> _PASSAGE FOR REVIEW_
In this month’s Cupcake Showdown, we have Cupcake Royale with the Huckleberry cupcake and (almost) Trophy’s Blueberry Pie cupcake. And they’re tied. For last place.

Last place for Trophy: I stopped by to get a Blueberry Pie cupcake from the Wallingford store. Twice. You’ve always been my favorite, but after several failed attempts to get a Pineapple Upside Down cupcake (I was dying to try it!), and two attempts at the Blueberry Pie, I’m over it. I understand the concept of “limited edition,” but you seem to completely disregard the idea of “supply and demand.” Face it. You’re not Star Wars Episode I; you’re not the iPhone; you’re not a Cabbage Patch Kid. I’m not strategically planning my life around a cupcake release. Epic Fail, Trophy. If you can’t show up for the game, it’s an automatic forfeit.

Last place for Cupcake Royale: The cake itself was moist with a hint of huckleberry. Major props for using whole huckleberries, or in the case of my cupcake, a single huckleberry. In your defense, you do call it a Huckleberry cupcake and not a Huckleberries Cupcake, though it incited a small tirade a la Robert Deniro in “Casino,” in the hilarious blueberry muffin scene where Deniro demands the chef put an equal amount of blueberries in every muffin. Overall, though, it was a lovely-looking cupcake.

Cupcake Royale's Huckleberry Cupcake

Cupcake Royale's Huckleberry Cupcake

But your icing was balls nasty, and ruined the whole thing. Waaaaaaaaaaaaaaaaaaaaaaaaaay too much sugar. So much sugar that not only did I go into a diabetic coma within 10 minutes of eating it, but you also totally effed the texture—it was gritty .

A special thanks to the cupcake fairy for hand delivering my Cupcake Royale. But really, I think I’m over cupcakes (except for that Pineapple Upside Down from Trophy—I may make an exception if I can ever find one of those allusive creatures. But for now, you’re in the category of Unicorns and Pixies—you only exist in my childhood dreams).

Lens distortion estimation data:

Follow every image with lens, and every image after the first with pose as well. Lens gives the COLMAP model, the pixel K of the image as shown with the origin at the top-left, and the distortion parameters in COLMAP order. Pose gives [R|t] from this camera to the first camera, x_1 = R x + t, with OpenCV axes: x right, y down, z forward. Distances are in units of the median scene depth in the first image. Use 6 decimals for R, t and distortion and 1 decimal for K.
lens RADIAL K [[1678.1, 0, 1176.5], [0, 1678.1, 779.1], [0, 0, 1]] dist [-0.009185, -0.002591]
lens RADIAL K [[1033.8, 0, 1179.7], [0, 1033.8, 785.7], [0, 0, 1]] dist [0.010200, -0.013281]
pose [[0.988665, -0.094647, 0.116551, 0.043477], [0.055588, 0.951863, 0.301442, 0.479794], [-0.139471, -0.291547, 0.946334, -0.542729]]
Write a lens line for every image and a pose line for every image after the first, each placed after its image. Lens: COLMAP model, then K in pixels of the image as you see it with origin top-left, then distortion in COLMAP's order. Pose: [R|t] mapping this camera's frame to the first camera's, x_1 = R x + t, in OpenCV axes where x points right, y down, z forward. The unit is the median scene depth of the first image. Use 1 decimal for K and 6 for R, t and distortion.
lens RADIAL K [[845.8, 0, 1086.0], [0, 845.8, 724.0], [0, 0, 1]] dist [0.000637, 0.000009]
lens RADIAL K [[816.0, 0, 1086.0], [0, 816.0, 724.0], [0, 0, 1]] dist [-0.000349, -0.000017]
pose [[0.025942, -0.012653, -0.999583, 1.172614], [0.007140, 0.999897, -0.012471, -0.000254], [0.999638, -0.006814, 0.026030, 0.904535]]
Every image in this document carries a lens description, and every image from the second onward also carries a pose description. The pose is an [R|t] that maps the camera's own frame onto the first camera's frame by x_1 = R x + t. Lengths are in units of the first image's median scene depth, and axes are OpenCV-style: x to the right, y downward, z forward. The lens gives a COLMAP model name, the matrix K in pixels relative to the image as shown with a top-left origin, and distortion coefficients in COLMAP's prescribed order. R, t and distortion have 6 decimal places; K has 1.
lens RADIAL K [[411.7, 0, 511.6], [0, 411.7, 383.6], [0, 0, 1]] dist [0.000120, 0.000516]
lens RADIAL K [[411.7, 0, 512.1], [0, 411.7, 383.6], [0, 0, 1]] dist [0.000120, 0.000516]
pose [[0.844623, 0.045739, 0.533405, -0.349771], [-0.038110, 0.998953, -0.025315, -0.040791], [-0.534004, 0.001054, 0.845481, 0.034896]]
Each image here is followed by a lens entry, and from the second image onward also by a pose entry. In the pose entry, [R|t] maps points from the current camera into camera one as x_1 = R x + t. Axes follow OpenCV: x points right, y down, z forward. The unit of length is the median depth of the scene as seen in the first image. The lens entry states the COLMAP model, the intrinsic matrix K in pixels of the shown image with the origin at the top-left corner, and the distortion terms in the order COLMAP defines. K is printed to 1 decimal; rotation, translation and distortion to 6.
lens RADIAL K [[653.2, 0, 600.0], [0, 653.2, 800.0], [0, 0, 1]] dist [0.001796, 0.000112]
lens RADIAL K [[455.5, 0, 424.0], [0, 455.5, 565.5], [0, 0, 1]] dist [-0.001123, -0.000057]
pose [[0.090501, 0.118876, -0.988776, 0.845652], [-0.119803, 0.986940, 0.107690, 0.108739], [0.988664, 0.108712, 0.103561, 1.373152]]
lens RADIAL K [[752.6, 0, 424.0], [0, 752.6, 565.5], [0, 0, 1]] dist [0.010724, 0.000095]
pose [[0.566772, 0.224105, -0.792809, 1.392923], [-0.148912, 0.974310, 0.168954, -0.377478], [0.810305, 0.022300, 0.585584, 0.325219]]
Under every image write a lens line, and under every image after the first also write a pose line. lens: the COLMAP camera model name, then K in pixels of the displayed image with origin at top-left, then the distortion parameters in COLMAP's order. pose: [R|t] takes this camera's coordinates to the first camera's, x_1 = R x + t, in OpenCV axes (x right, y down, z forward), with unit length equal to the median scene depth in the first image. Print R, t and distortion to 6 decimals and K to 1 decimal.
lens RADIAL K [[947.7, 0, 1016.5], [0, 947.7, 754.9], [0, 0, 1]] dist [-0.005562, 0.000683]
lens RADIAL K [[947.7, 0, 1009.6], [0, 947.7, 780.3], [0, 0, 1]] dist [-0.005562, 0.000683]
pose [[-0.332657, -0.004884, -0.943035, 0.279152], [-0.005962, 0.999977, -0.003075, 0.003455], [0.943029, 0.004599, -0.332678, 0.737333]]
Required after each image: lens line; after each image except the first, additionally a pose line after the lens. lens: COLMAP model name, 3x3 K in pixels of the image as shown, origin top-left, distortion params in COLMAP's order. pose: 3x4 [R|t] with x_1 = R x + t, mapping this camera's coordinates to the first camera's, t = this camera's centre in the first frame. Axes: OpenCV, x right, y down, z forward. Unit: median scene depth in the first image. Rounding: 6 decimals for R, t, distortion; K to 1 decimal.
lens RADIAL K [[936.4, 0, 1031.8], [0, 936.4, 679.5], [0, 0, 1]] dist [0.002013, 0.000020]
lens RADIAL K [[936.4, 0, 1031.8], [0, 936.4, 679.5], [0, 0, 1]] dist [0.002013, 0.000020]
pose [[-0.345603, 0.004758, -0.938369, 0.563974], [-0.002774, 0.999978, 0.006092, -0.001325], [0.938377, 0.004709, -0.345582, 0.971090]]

> _CHECK YOUR UNDERSTANDING_
a. According to the cupcake review, at which Trophy store did the writer try to get a Blueberry Pie cupcake?
b. Copy the part of the cupcake review that opens with the words containing "But your icing" and closes with "was gritty .".

> _RESPONSE LIST_
a. The Wallingford store.

b.
But your icing was balls nasty, and ruined the whole thing. Waaaaaaaaaaaaaaaaaaaaaaaaaay too much sugar. So much sugar that not only did I go into a diabetic coma within 10 minutes of eating it, but you also totally effed the texture—it was gritty .